Residents and visitors to Hanoi will be able to admire the latest versions of the ao dai, Vietnam’s traditional dress, and try some on from January 12 to 17 at an event organized by A designer Hanoi and the Center for Culture Exchange to welcome Tet, the lunar new year festival, and honor the beauty of the ao dai.

Leading designers in Hanoi will introduce their latest collections of both traditional and modern ao dai for the new year at a fashion show at 7.30pm on January 12. A 20-50 per cent discount will be offered to all visitors.

Another highlight is “Pose with Tet Ao dai”, where visitors can don an ao dai, with advice from professional designers on the dress and the accessories. Those taking part will also be made up by make-up experts from Royal Salon and others at the event. Local painters then do a sketch before photos are taken by professional photographers.

The most exciting part of the event is professional models taking to the catwalk, images of which will appear on A designer Hanoi’s Facebook fanpage.

To take part in “Pose with Tet Ao Dai”, visitors must register on A designer Hanoi’s Facebook fanpage before January 14.

The event is being held at the Center for Culture Exchange in Hanoi’s Old Quarter, 50 Dao Duy Tu Street.

The traditional dress of women in Vietnam, ao dai are knee-length, have a neckline, and hug the body. It splits at the hip, for a sensuous charm. More than just a traditional dress, it’s an important part of Vietnamese culture.

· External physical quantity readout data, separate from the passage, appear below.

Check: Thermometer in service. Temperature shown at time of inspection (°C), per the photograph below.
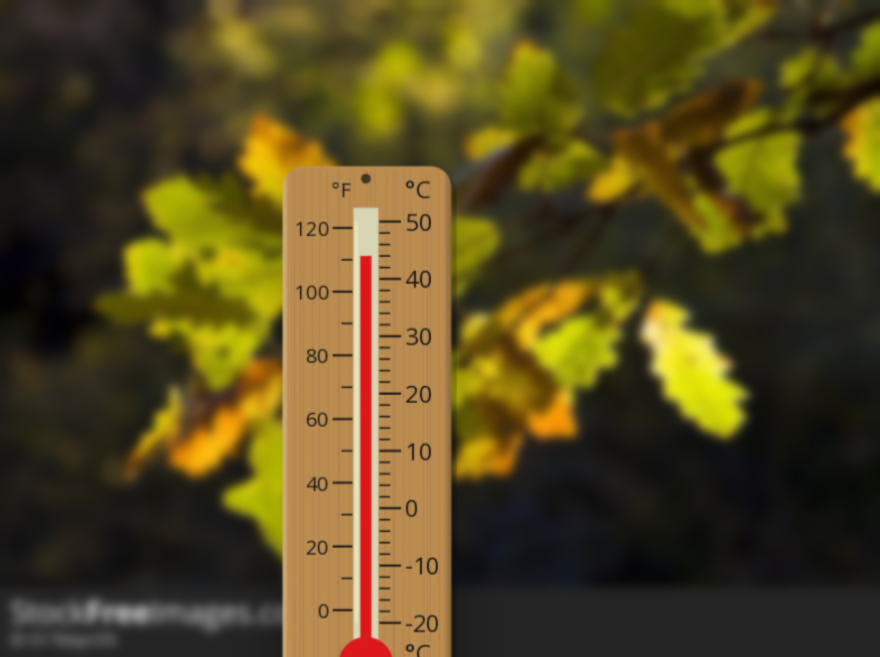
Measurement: 44 °C
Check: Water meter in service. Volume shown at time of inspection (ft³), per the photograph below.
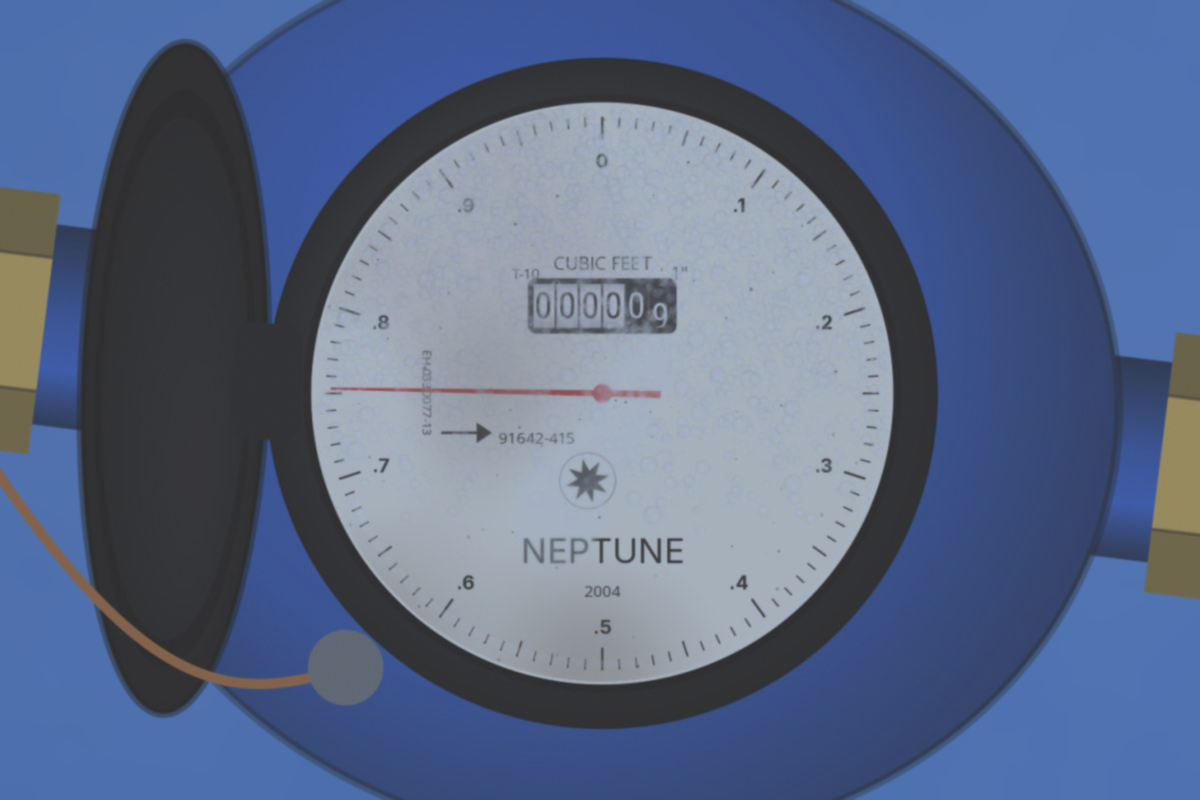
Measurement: 8.75 ft³
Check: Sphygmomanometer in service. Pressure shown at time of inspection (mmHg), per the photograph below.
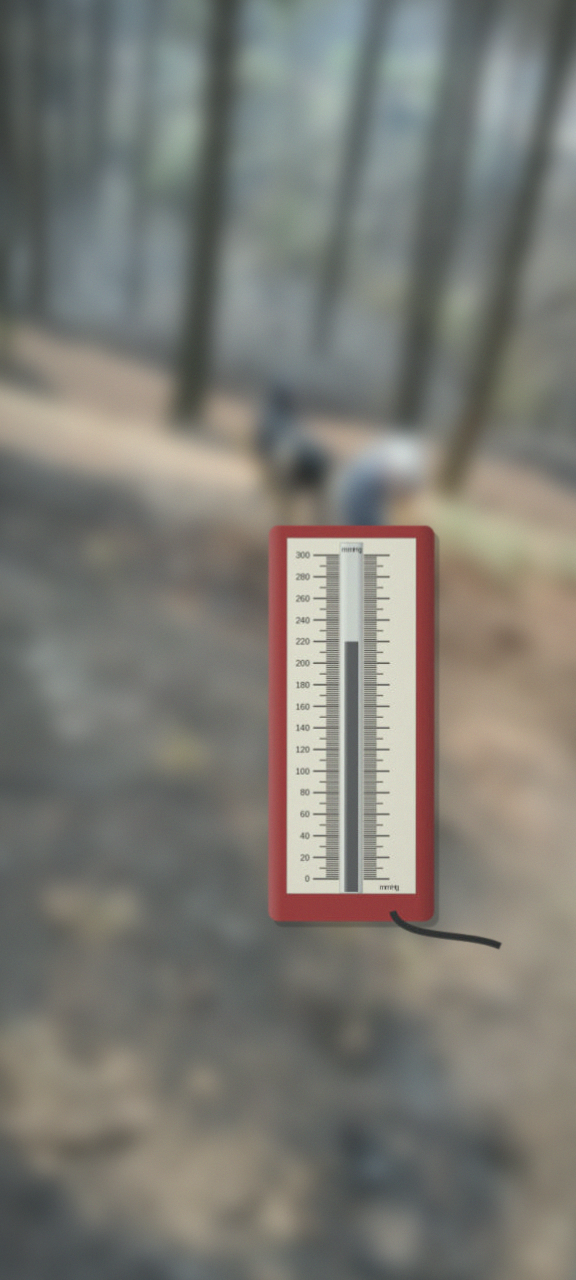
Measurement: 220 mmHg
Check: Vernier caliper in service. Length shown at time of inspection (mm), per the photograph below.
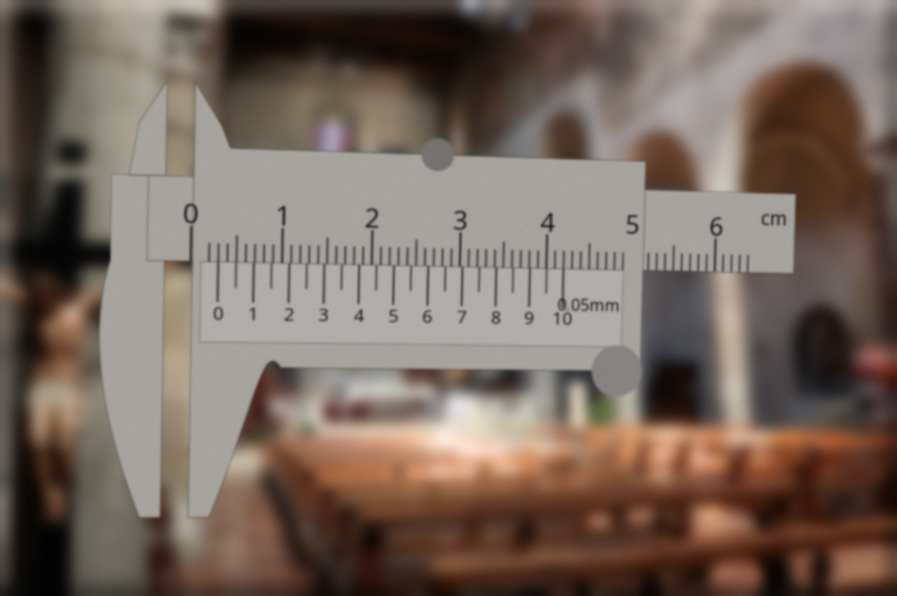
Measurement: 3.0 mm
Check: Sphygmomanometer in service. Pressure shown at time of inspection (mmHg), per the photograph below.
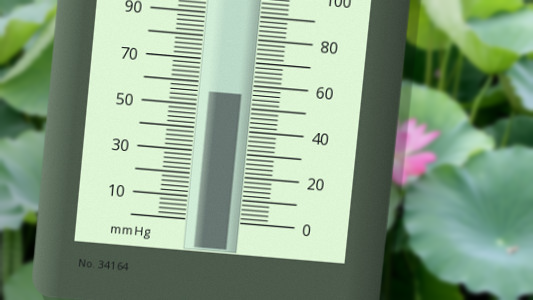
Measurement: 56 mmHg
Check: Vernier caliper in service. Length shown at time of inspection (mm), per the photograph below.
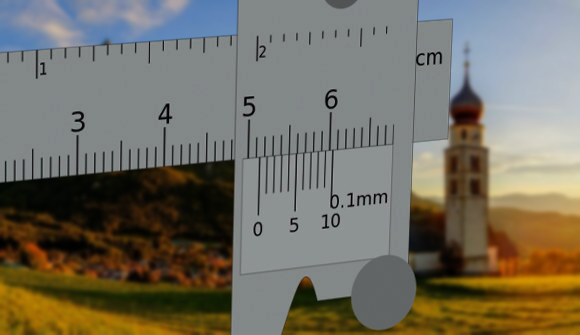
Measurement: 51.4 mm
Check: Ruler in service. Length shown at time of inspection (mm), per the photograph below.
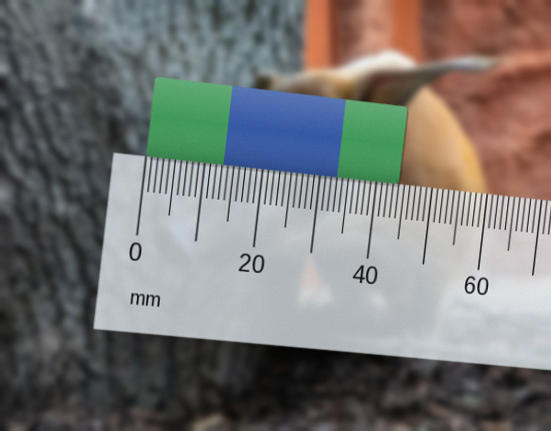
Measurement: 44 mm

The exact origin of the ao dai remains controversial. It is thought to be influenced by the imperial Chinese garb of the Qing Dynasty, known as Cheongsam. It is a fitted, full-length dress worn over black or white loose-fitting pants. Unlike Cheongsam, however, the ao dai is split from the waist down, contouring the pants. In the 18th century, the Nguyen Dynasty required that both men and women wear both pants and gown, though not until 1930 did the ao dai take the shape seen today.

There were numerous changes in the design throughout the 20th century, from floral to checkered patterns, the use of gossamer fabric, variations in the neckline (between boat and mandarin styles), the shortening of its length, and different colors for the loose pants. The modern ao dai is tight-fitting and accentuates and flatters a woman’s curves.

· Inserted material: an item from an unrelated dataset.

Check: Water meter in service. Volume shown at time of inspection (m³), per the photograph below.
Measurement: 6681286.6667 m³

Unlike many other traditional costumes, the ao dai remains popular and influential in modern-day Vietnamese culture. Although it is no longer worn by men, nor by women on a daily basis, they are still worn at special events, such as traditional festivities or occasions such as Tet, weddings, or graduations. In some high schools and universities, a white ao dai is the school uniform for female students.